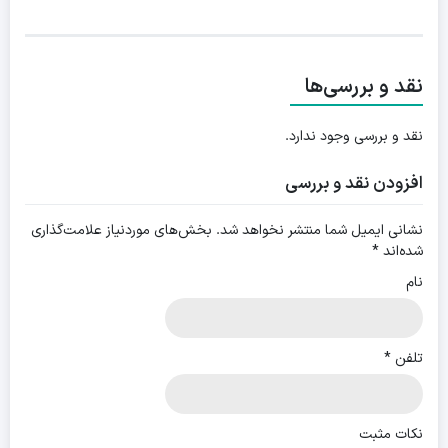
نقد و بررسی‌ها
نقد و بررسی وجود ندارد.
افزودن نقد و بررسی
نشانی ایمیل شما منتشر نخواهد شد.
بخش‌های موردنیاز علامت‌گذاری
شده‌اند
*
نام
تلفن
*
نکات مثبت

**Problem to solve:**
Exact copy, no pictures: return the entries word for word.

**Solved problem:**
نقد و بررسی‌ها
نقد و بررسی وجود ندارد.
افزودن نقد و بررسی
نشانی ایمیل شما منتشر نخواهد شد.
بخش‌های موردنیاز علامت‌گذاری
شده‌اند
*
نام
تلفن
*
نکات مثبت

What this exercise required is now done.